8. I want to add another antibody to an already cleared sample.

   It is possible to reverse the clearing in order to add another antibody. Run the sample through a reversed version of the clearing protocol until the sample is back in PTxwH. Remove any agarose and repeat the protocol beginning with the primary antibody incubation step. Protect the sample from light to preserve any existing fluorophores. Since imaging and general handling may compromise the integrity of existing antibodies, it is not recommended to use restained samples for analysis.

9. The image analysis generates unexpectedly high/low islet counts/volumes.

   1. Check that there are no precipitates or other artifacts in the islet channel that could confound the analysis. Precipitates are sometimes easier to identify under the “Slice” view.

   2. Check that the total sample volume is calculated correctly by checking that the volume only covers pancreatic tissue. If the surrounding adipose tissue is not removed completely, it may lead to an overestimation of the total volume. Look for the presence of islets, and go over the whole sample in 2D view.

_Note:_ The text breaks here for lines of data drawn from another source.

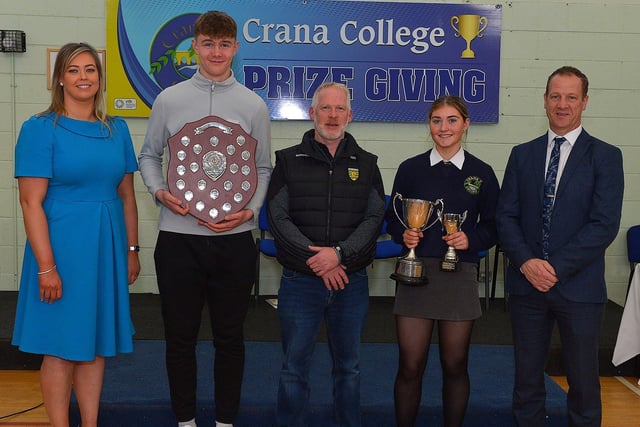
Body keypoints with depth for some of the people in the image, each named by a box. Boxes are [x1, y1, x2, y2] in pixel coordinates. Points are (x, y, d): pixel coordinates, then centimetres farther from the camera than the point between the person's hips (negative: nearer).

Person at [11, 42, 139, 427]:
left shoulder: (117, 129, 7)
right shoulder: (41, 128, -8)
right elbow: (31, 202, -12)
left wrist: (132, 249, 9)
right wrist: (46, 266, -17)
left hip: (107, 248, 5)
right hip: (62, 247, -5)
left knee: (96, 343, 13)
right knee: (61, 347, 5)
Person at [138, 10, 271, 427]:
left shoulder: (254, 105, 4)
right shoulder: (169, 100, 4)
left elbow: (263, 169, 8)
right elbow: (149, 155, 13)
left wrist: (250, 210, -8)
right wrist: (160, 191, -6)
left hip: (234, 238, 0)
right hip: (179, 236, 0)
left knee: (230, 337, 10)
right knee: (180, 336, 10)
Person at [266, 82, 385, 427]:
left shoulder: (366, 164, 7)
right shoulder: (288, 161, 3)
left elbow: (374, 218, -3)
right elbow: (278, 218, -6)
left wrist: (339, 253, -18)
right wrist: (317, 261, -15)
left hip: (352, 282, 2)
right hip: (300, 281, -1)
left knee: (348, 368, 13)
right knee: (294, 369, 6)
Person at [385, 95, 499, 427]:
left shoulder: (481, 173, 3)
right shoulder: (410, 169, 3)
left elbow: (492, 227, 6)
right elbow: (392, 218, 8)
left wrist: (470, 239, -13)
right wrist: (404, 234, -12)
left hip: (460, 275, 0)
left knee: (454, 365, 10)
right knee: (410, 366, 0)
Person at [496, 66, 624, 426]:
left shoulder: (605, 156, -2)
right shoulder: (522, 154, 8)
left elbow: (605, 224, -10)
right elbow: (506, 216, 4)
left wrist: (557, 268, -15)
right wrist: (527, 262, -12)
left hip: (579, 286, -2)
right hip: (527, 284, 3)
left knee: (583, 380, 8)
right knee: (527, 377, 12)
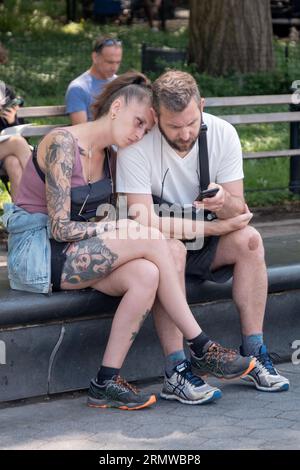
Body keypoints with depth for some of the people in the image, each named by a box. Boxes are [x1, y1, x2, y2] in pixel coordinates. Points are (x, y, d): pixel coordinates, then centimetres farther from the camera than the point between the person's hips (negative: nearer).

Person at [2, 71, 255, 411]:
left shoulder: (108, 157, 13)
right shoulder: (62, 144, -14)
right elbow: (60, 227, -19)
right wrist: (121, 227, -18)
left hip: (70, 255, 8)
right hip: (34, 253, -8)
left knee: (146, 275, -24)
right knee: (151, 241, -22)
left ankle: (106, 383, -19)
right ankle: (201, 349, -13)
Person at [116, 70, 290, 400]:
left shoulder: (222, 134, -10)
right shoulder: (136, 144, -22)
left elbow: (240, 213, -11)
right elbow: (145, 222, -25)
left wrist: (224, 203, -36)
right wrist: (211, 226, -23)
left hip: (202, 245, 4)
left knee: (249, 240, -22)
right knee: (171, 249, -35)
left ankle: (252, 356, -19)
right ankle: (176, 371, -36)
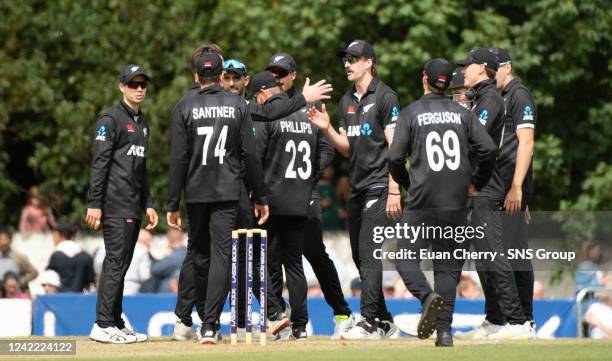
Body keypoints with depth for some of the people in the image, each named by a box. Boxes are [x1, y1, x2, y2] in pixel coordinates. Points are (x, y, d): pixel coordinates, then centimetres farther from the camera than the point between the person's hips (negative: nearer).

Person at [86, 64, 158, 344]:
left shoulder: (142, 123, 21)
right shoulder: (111, 119, -6)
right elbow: (99, 163, -12)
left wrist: (148, 204, 20)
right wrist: (94, 204, -18)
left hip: (133, 207, 9)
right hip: (115, 205, -9)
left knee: (121, 263, 10)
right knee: (116, 262, -12)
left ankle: (116, 324, 13)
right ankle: (103, 325, -12)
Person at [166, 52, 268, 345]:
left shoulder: (184, 107, 0)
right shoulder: (238, 105, 3)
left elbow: (178, 159, -4)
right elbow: (250, 155, 0)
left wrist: (173, 204, -1)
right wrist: (260, 197, 7)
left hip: (196, 193, 0)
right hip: (227, 193, 0)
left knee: (200, 255, 12)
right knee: (221, 255, -5)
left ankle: (208, 321, 17)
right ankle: (210, 325, -16)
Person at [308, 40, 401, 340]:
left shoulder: (385, 97, -8)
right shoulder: (347, 101, 16)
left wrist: (394, 190, -19)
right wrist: (327, 129, -1)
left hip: (378, 186, -8)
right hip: (357, 188, 8)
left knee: (368, 253, -14)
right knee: (359, 256, 9)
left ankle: (370, 321, -15)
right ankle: (384, 320, 17)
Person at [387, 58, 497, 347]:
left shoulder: (411, 113, -1)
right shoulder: (462, 113, 7)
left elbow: (395, 157, -5)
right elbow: (488, 149, -1)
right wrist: (478, 182, 14)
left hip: (422, 202, -3)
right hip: (456, 202, 3)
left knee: (406, 257, 4)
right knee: (448, 265, 8)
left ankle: (428, 296, -24)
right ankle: (444, 330, 2)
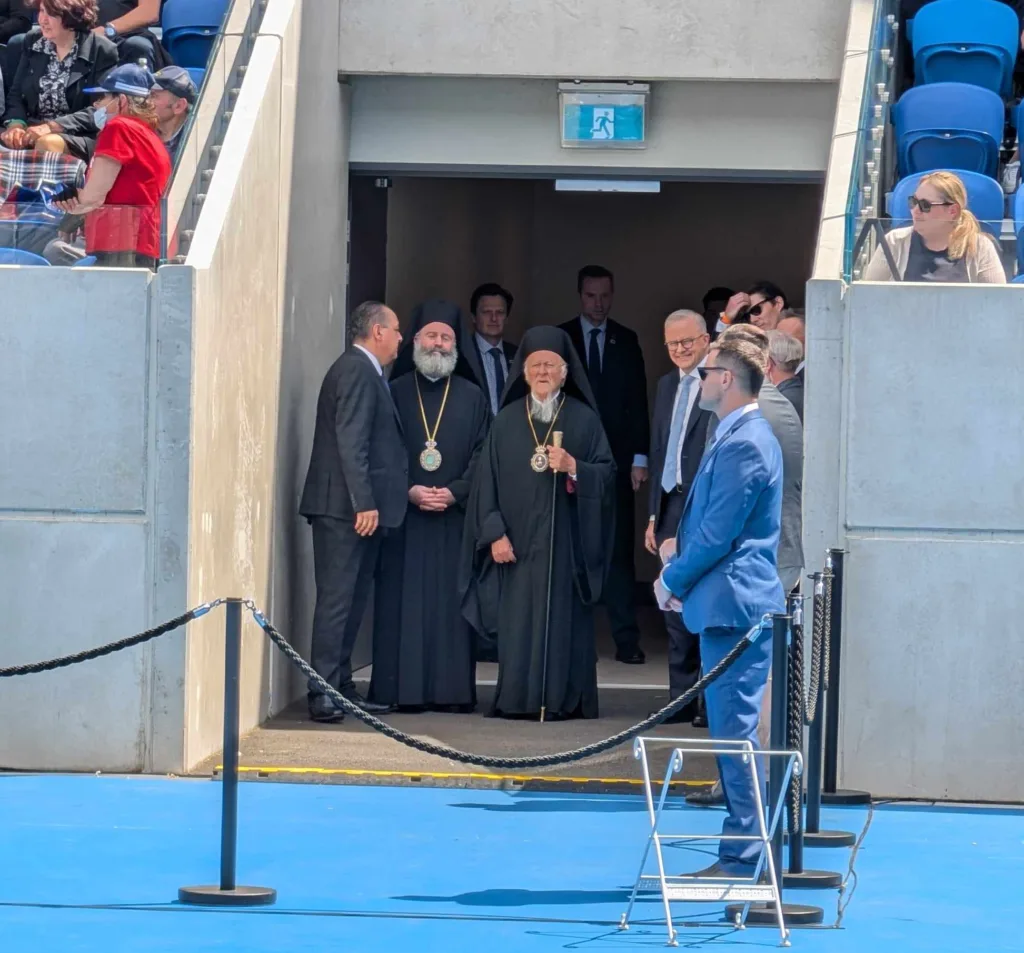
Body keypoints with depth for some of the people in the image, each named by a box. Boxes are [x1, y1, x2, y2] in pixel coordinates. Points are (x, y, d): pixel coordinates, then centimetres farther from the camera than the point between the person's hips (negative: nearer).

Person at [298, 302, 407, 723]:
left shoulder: (363, 371, 20)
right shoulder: (357, 371, -11)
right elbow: (350, 441, -19)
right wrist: (365, 502, -23)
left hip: (358, 508, 10)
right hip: (344, 508, -10)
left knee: (351, 600, 11)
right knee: (336, 598, -10)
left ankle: (340, 687, 15)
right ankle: (323, 691, -11)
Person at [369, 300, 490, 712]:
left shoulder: (472, 398, 11)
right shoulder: (394, 394, 8)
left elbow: (482, 456, 5)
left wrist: (454, 492, -10)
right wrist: (410, 491, -11)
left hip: (455, 514, 1)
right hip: (403, 514, -1)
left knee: (451, 600, -2)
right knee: (403, 599, -4)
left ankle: (452, 689, -1)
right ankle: (403, 689, -2)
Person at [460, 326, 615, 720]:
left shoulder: (584, 419, 6)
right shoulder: (506, 420, 9)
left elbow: (607, 473, 2)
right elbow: (488, 479, 5)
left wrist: (574, 467, -17)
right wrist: (494, 532, -4)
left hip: (566, 543, -1)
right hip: (517, 542, 1)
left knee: (563, 619, -4)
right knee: (518, 621, -2)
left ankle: (563, 699, -1)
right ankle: (518, 699, 2)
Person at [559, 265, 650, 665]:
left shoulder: (626, 341, 10)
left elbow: (637, 402, 7)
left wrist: (639, 457, -1)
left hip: (615, 460, 1)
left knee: (619, 552, -3)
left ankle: (626, 639, -4)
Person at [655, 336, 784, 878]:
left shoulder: (743, 446, -17)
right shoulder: (744, 437, 16)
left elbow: (718, 534, -17)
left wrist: (671, 580, -5)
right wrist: (682, 550, 10)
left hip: (734, 606, -11)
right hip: (732, 607, 11)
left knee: (735, 733, -8)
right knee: (732, 733, 13)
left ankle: (740, 861, -6)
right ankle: (739, 855, 17)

If the sample contains non-pancreatic tissue, create a more defined ROI when creating a surface for the total sample volume.

Recipes

1. Heparinized PBS (500 ml, 20 units per ml)

   500 ml dH₂O

   PBS tablets

   10,000 units heparin sodium salt (e.g., add 55.6 mg ≥180 USP units/mg heparin)

2. 4% PFA buffer (100 ml)

   75 ml H₂O

   25 ml 16% PFA

   0.5 PBS tablets

   Note: Prepare fresh and keep on ice during perfusion. PFA and its fumes are toxic. Always consult the safety data sheet before handling and use the recommended personal protective equipment (including gloves, lab coat, and face protection). Handle PFA inside a fume hood and collect all waste for proper disposal in accordance with the institutional requirements.

3. 10% sodium azide (NaN₃) stock (100 ml)

   100 ml H₂O

   10 g NaN₃

   Note: NaN₃ is highly toxic, readily penetrates the skin, and can react with metal. Measure NaN₃ powder inside a fume hood and do not use a metal spatula. Always handle >5% NaN₃ stock solutions inside a fume hood. Never pour waste buffers containing NaN₃ down the drain. Collect NaN₃ waste for proper disposal. Store at 2-8°C.

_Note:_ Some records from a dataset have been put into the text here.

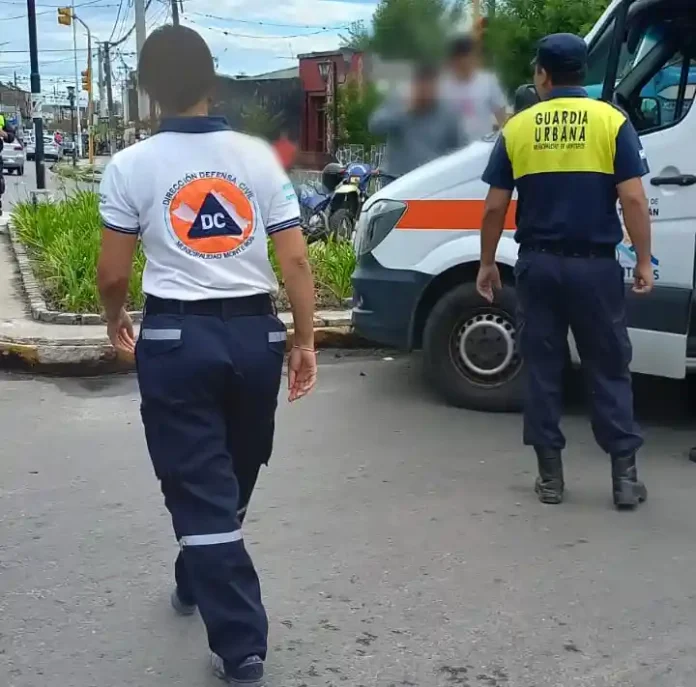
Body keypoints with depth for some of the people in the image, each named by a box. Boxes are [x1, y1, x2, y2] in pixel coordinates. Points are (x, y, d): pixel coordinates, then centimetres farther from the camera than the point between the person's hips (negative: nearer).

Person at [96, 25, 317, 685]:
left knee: (200, 493, 4)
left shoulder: (131, 166, -4)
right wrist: (304, 340, 8)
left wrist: (115, 321, 20)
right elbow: (295, 260, -1)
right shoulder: (258, 155, 2)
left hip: (176, 337, -3)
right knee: (229, 482, 22)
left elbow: (113, 272, -1)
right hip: (254, 333, 3)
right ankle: (196, 584, 44)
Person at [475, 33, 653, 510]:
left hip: (538, 265, 1)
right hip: (595, 266, -1)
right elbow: (633, 200, -9)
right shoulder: (612, 122, -3)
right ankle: (624, 475, 9)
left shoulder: (518, 128, 2)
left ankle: (550, 475, 13)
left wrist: (487, 263, 13)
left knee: (543, 369, 10)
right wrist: (644, 261, 0)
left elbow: (495, 207, 2)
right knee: (609, 370, 8)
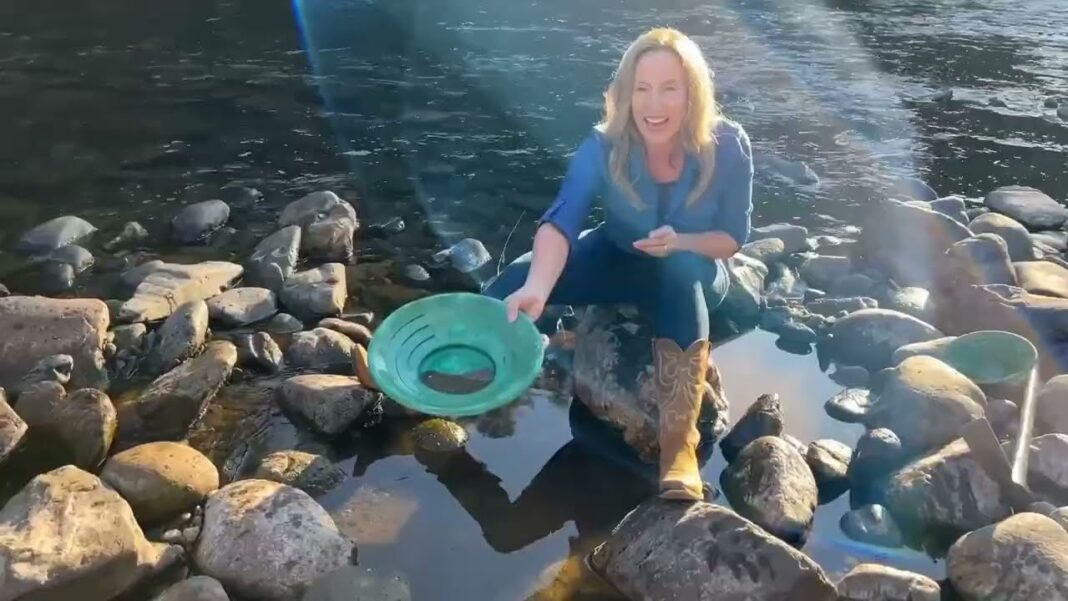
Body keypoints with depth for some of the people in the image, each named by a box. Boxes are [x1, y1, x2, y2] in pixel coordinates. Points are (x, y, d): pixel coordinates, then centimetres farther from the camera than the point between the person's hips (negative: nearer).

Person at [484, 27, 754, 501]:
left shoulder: (728, 146, -23)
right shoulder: (603, 146, -24)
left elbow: (734, 236, -12)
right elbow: (561, 222, -39)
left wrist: (680, 243, -33)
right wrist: (536, 289, -58)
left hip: (692, 272, -1)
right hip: (619, 259, 2)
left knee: (679, 274, -40)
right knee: (514, 282, -22)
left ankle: (679, 443, -40)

4. Modified PTxwH (1000 ml)

   994 ml H₂O

   5 PBS tablets

   1 ml Tween-20 (0.1%)

   5 ml Triton X-100 (0.5%)

   2 mg heparin

   0.1 g NaN₃ (optional)

   Note: This modified PTxwH uses higher concentrations of detergent as compared with the original PTxwH recipe (Renier et al., 2016) for optimized staining of pancreatic innervation. Store at RT.

5. Permeabilization buffer (100 ml)

   100 ml PTxwH

   5 ml DMSO (5%)

   2.25 g glycine (0.3 M)

   Note: Store at RT, protecting from light.

6. Blocking buffer

   PTxwH

   3% normal donkey serum

   Note: Prepare fresh as needed.

Competing interests

S.A.S. is a named inventor of the intellectual property, “Compositions and Methods to Modulate Cell Activity,” and is a co-founder of, consults for, and has equity in the private company Redpin Therapeutics (preclinical stage gene therapy company developing neuromodulation technologies). The authors declare that they have no other competing interests.

Ethics

All protocols were approved by the Institutional Animal Care and Use Committee.